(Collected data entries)

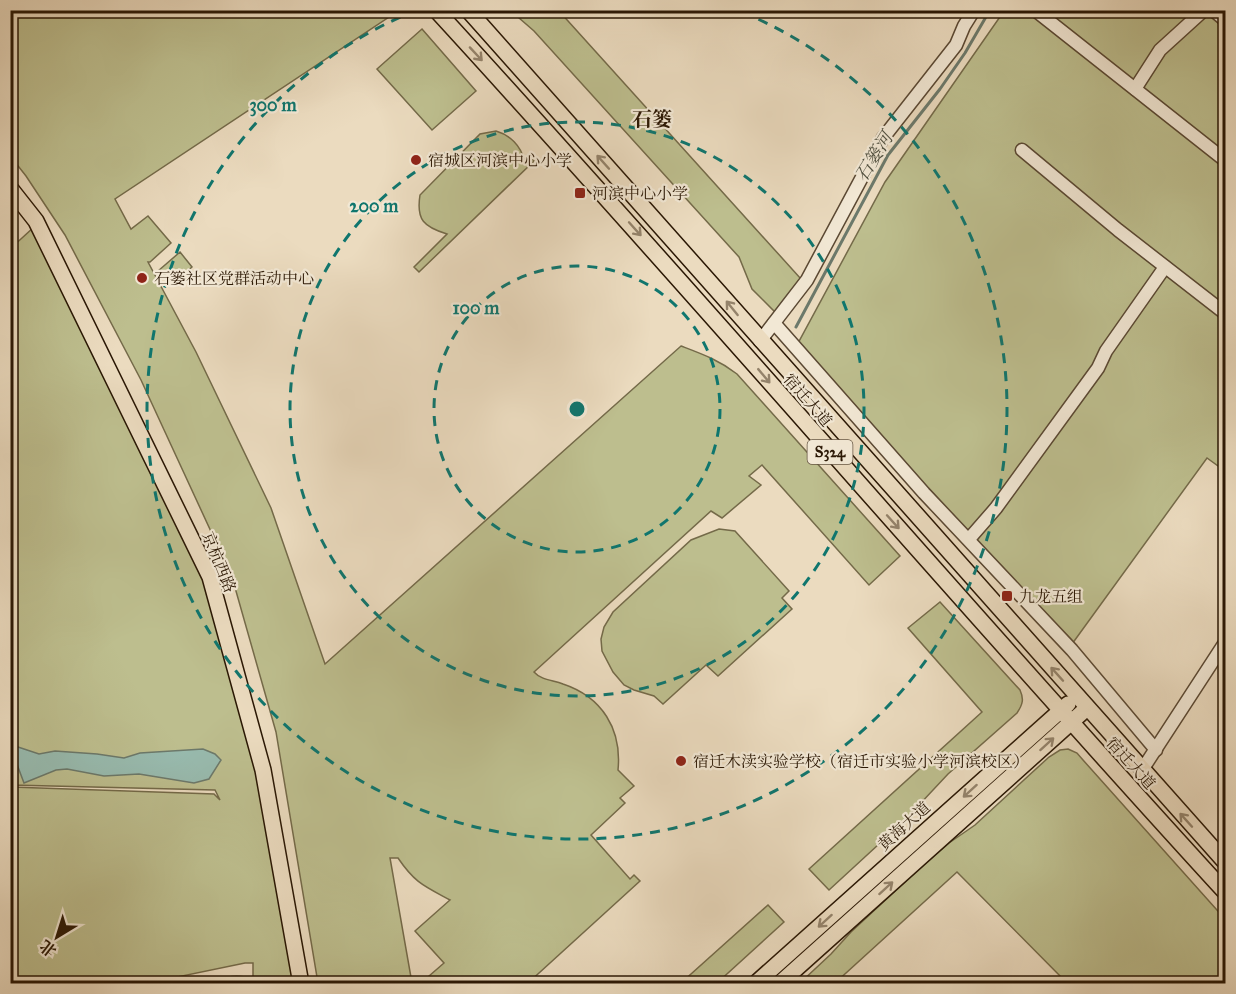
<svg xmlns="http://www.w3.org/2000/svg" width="1236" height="994" font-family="'IM FELL Great Primer','Noto Serif SC',serif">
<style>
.green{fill:#bdbe8e;stroke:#746a49;stroke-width:1.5}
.water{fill:#98bbaf;stroke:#6c796b;stroke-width:1.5}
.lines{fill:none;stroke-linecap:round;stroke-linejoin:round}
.stream{stroke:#6c796b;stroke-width:3}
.minor-casing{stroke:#5a4833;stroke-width:15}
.major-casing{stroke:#2a1704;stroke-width:18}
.minor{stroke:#f2e8d5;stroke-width:12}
.major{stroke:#ebdbbf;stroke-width:15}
.oneway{stroke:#94836b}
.ring{fill:none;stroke:#0f766e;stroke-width:3;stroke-dasharray:10 8}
.poi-dot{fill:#8f2418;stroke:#f2e8d5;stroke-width:2}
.labels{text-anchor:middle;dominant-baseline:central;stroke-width:4.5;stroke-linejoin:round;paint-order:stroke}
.shield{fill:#f2e8d5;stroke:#665643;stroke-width:1.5}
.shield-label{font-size:15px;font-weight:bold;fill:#2a1704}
.poi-label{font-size:16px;fill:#2a1704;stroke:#f2e8d5;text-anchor:start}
.street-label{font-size:16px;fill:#2a1704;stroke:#f2e8d5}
.water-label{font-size:18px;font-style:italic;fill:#505040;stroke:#f2e8d5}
.quarter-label{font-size:20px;font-weight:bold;fill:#2a1704;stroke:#f2e8d5}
.centre{fill:#0f766e;stroke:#f2e8d5;stroke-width:3}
.ring-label{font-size:18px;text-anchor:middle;font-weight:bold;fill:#0f766e;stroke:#f2e8d5;stroke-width:4.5;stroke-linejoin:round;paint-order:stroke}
</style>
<rect width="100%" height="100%" fill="#ebdbbf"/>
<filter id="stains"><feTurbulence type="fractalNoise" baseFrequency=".00333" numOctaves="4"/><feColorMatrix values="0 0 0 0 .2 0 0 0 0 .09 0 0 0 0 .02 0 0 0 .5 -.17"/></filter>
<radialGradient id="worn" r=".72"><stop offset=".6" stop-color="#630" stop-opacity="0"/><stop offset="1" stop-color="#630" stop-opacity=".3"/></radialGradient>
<!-- green -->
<g class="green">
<path d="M 389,11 L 392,15 L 115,199 L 131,229 L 148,216 L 171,243 L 150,262 L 148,262 L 196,352 L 271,508 L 325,664 L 681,346 C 702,354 719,360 737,374 L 900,556 L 869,585 L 762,465 L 749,476 L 761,485 L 722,518 L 711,511 L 534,672 C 541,680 552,680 563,684 C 602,697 622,729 618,770 L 634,786 L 620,798 L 625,803 L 591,835 L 630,879 L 634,875 L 640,881 L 528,983 L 421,983 L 444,963 L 415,931 L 450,900 C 424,886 415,883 398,858 L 390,858 L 412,983 L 318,983 L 276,732 L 232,577 L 141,380 L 65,235 L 26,176 L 11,157 L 11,11 Z"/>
<path d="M 511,11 L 559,11 L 801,279 L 775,312 L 752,289 L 739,257 L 534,31 Z"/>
<path d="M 1004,11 L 1225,11 L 1225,471 L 1207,458 L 1072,644 L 796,347 L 885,182 Z"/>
<path d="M 422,29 L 476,91 L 432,130 L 377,69 Z"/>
<path d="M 496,131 C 510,135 521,146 524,160 L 529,156 L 534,161 L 419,272 L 414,267 L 447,234 C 424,227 416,220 420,195 L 480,134 Z"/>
<path d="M 34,227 L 203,572 L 261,788 L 297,983 L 197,983 C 215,980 235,972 253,979 L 253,963 L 245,963 L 177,977 L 178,983 L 11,983 L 10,827 L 14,814 L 11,787 L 214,794 L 220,800 L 215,790 L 11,785 L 10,249 Z"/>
<path d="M 180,252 L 192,267 L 171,286 L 158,271 Z"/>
<path d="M 719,529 L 735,531 L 789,591 L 782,598 L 792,609 L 718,676 L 706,665 L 663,704 L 654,696 L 634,690 L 624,685 L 613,672 L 602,651 L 601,639 L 604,627 L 613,612 L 691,540 Z"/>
<path d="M 940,602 L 1020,690 C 1024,699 1023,704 1017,713 L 948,774 L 904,821 L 829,890 L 809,869 L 982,712 L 908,628 Z"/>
<path d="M 1068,749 L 1077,753 L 1083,760 L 1225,919 L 1225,983 L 1067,983 L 957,872 L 835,983 L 800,983 L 831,954 L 851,932 L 921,867 L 949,843 L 975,825 L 1049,757 L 1060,750 Z"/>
<path d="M 768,905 L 784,922 L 717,983 L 681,983 Z"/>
</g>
<!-- water -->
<path class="water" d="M 15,746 L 39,754 L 55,751 L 97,754 L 124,758 L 140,753 L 203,749 L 215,754 L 221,760 L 209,779 L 194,783 L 139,774 L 104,776 L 67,769 L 56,770 L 24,783 L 12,751 Z"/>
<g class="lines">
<!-- stream -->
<path class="stream" d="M 796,327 L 888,155 L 940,89 L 965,53 L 990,10"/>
<defs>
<g id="minor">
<path d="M 1035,10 L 1226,161"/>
<path d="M 1213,10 L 1226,21"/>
<path d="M 1135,89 L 1160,50 L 1204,10"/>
<path d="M 1022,150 L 1118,230 L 1226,314"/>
<path d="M 774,323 L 924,493 L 1072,650 L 1156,750"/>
<path d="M 760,341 L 807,280 L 883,138 L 956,45 L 964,26 L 974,10"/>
<path d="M 969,539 L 996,508 L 1098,368 L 1106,351 L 1165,267"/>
<path d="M 1142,770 L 1226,641"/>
</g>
<g id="major">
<path d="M 436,10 C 703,301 959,602 1226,893"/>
<path d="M 468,10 L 1226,863"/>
<path d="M 10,188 L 36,221 L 210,577 L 263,770 L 301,984"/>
<path d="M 755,984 L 1068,704"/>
<path d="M 779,984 L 1087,708"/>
</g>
</defs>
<!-- minor casing -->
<use href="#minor" class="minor-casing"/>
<!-- major casing -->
<use href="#major" class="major-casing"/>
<!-- minor -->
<use href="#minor" class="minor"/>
<!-- major -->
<use href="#major" class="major"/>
</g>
<!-- one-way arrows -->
<defs><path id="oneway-shaft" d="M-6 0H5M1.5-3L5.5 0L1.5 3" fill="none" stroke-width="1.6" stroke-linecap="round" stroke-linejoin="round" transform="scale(1.5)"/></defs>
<g class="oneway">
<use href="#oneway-shaft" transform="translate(476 54) rotate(47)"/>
<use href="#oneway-shaft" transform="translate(603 162) rotate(-132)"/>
<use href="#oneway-shaft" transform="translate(635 229) rotate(48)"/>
<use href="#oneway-shaft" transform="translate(732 308) rotate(-129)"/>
<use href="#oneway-shaft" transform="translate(764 376) rotate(50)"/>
<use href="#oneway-shaft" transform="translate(893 522) rotate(48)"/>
<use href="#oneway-shaft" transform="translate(1057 674) rotate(-132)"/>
<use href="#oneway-shaft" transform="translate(1047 744) rotate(-42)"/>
<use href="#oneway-shaft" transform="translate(970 791) rotate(138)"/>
<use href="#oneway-shaft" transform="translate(1186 820) rotate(-132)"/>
<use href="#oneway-shaft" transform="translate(886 888) rotate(-42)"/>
<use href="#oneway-shaft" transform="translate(825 921) rotate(138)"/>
</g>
<!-- distance rings -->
<g class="ring">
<circle cx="577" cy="409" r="143"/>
<circle cx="577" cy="409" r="287"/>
<path d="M742 12A430 430 0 1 1 412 12"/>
</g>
<!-- markers -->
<g class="poi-dot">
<circle cx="416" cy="160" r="6"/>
<rect x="574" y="187" width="12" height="12" rx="3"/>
<circle cx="142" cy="278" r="6"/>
<rect x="1001" y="590" width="12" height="12" rx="3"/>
<circle cx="681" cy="761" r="6"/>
</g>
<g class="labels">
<!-- shield labels -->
<rect class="shield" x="807.5" y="440" width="45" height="24" rx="4.5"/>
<g class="shield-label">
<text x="830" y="452">S324</text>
</g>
<!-- poi labels -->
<g class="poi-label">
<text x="428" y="160">宿城区河滨中心小学</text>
<text x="592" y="193">河滨中心小学</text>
<text x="154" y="278">石篓社区党群活动中心</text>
<text x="1019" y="596">九龙五组</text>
<text x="693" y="761">宿迁木渎实验学校（宿迁市实验小学河滨校区）</text>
</g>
<!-- street labels -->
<g class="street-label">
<text transform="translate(808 400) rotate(49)">宿迁大道</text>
<text transform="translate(219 562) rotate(68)">京杭西路</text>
<text transform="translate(1131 763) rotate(48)">宿迁大道</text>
<text transform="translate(904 826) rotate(-42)">黄海大道</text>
</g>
<!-- water labels -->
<g class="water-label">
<text transform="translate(874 157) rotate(-58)">石篓河</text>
</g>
<!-- quarter labels -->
<g class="quarter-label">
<text x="652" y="119">石篓</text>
</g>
</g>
<circle cx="577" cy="409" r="9" class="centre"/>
<g class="ring-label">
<text x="273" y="111">300 m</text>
<text x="374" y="212">200 m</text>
<text x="476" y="314">100 m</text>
</g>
<!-- margin -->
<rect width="1236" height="994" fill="none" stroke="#ebdbbf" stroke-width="36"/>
<rect x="12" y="12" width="1212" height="970" fill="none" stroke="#2a1704" stroke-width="3"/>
<rect x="18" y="18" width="1200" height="958" fill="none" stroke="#2a1704" stroke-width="1.5"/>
<!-- north arrow -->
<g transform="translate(57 937) rotate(218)" stroke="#f2e8d5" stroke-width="4.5" paint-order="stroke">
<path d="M0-4.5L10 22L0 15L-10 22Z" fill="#2a1704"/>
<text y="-9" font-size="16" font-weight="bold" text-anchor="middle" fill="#2a1704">北</text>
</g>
<rect width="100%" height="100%" filter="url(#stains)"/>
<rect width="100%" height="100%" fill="url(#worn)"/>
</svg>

*GOAL OF THE EXERCISE*. If a line in the data above holds the string "lines", report that line.

*WORKED SOLUTION*.
.lines{fill:none;stroke-linecap:round;stroke-linejoin:round}
<g class="lines">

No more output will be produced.